Krugman Explains Health Care Basics

In every advanced country -- except the US -- there is public health care. This is viewed as an essential government service. But not in America. In America, public health care is viewed as "socialist" and some evil that will destroy the heart and soul of man. Better to let a person and their family end up indigent, homeless, and starving than to let the evil of public insurance give them protection from unexpected medical problems. That is the logic of the right wing fanatics in America.

Here is a bit from a post by Krugman on his NY Times blog explaining, yet again, the basics of public health care. I've bolded the key bits:
Given that House Republicans are going to pass the Repealing the Job-Killing Health Law Act this week, I thought it might be useful to remind readers about how Obamacare/Romneycare is supposed to work.


Start with the basic point: modern medicine requires that people have health insurance. Why? Because in any given year, most people have modest medical expenses – but a minority will have expenses that ordinary families couldn’t possibly pay for out of their current income. The only way to protect against the risk of such expenses is with insurance.

But the health insurance market for individuals has never worked. If the market is left loosely regulated, as it is in California, insurance companies devote large resources to determining who really needs health care, so as not to provide it; this both leads to huge administrative costs and leaves anyone with a chronic condition, or in fact anything that hints at possible trouble, out in the cold. If the state instead imposes community rating, as in New York – that is, if insurers are required to offer the same terms to anyone, regardless of medical history – you get caught in an “adverse selection death spiral”, in which healthy people don’t buy insurance, meaning that rates reflect the expenses of the unhealthy, which drives out even more healthy people, etc..

So what do we do? One answer is government-provided insurance. It’s a little-known fact that Medicare, Medicaid, and other government programs like veterans’ care already pay significantly more American medical bills than private insurance.
There is much more in his post, go read the whole thing.

I find it odd that American corporations complain that having to pay health benefits makes them uncompetitive with the rest of the world. You would think these corporations would unleash their lobbyists to battle it out with the health industry lobbyists and that the corporate lobby would win: legislators would get far money under the table payola to support "Obamacare" than they would to block it. But corporations are sitting on their hands. So the rabid right is frothing at the mouth about "socialist" Obama and his attempt to legislate away the "right" for families to end up penniless, homeless, and starving because somebody got a dread disease requiring serious hospital expenses.
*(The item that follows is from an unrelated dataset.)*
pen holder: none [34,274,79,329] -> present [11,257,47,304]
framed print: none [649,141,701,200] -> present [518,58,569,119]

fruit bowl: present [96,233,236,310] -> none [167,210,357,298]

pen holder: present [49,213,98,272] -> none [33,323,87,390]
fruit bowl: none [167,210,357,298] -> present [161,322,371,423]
Opinion on "Obamacare" is changing. From a Yahoo! news report about an Associated Press-GfK poll:
The poll finds that 40 percent of those surveyed said they support the law, while 41 percent oppose it. Just after the November congressional elections, opposition stood at 47 percent and support was 38 percent.
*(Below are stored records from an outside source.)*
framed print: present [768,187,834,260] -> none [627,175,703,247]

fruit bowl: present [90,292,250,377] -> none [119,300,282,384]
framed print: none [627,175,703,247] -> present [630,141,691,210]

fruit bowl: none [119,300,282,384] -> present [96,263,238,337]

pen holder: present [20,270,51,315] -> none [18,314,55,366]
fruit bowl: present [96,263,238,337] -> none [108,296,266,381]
As for repeal, only about one in four say they want to do away with the law completely. Among Republicans support for repeal has dropped sharply, from 61 percent after the elections to 49 percent now.
Given enough time, Americans will come to love their public health care like all other citizens of developed nations. The only tragedy is that Obama did a compromise which seriously weakens what could have been a solid health insurance program by giving it to the private medical insurance companies who are fighting him tooth-and-nail to stop it. Talk about "biting the hand that feeds you!"
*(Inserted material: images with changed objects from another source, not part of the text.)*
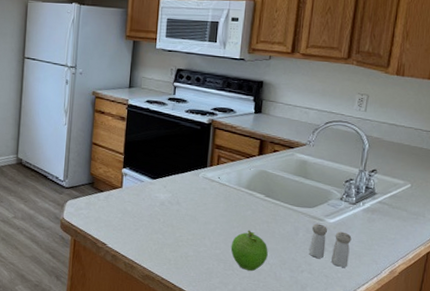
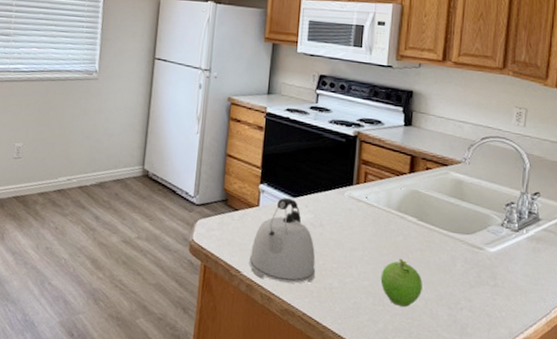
kettle: none [114,180,173,253] -> present [249,198,316,284]
salt and pepper shaker: present [308,223,352,267] -> none [468,253,516,305]

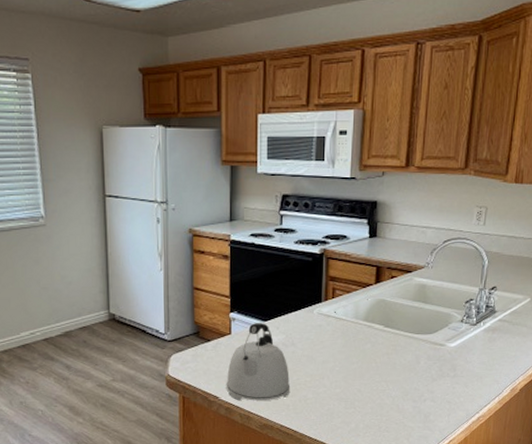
fruit: present [380,258,423,307] -> none [351,364,390,406]

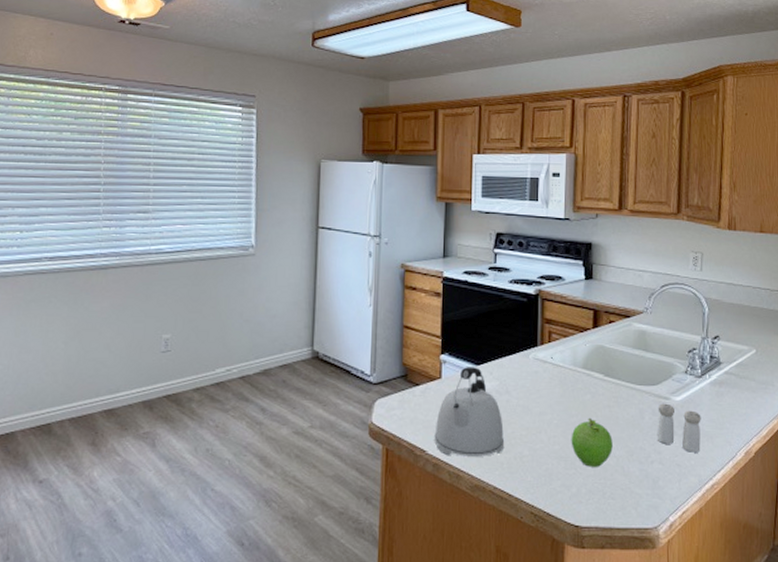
fruit: none [351,364,390,406] -> present [571,417,613,467]
salt and pepper shaker: none [430,349,473,391] -> present [657,403,701,452]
Oh... and one final bit from the Krugman post. This is a bit of historical arcana which very few know:
Harry Truman almost pulled it [government health insurance] off in 1947, but was defeated by a coalition of the AMA and racists who didn’t want integrated hospitals
Thank the Dixiecrats for 60+ years of suffering by the poor. The radical right has always believed "better dead then red" and as far as health "better dead than insured".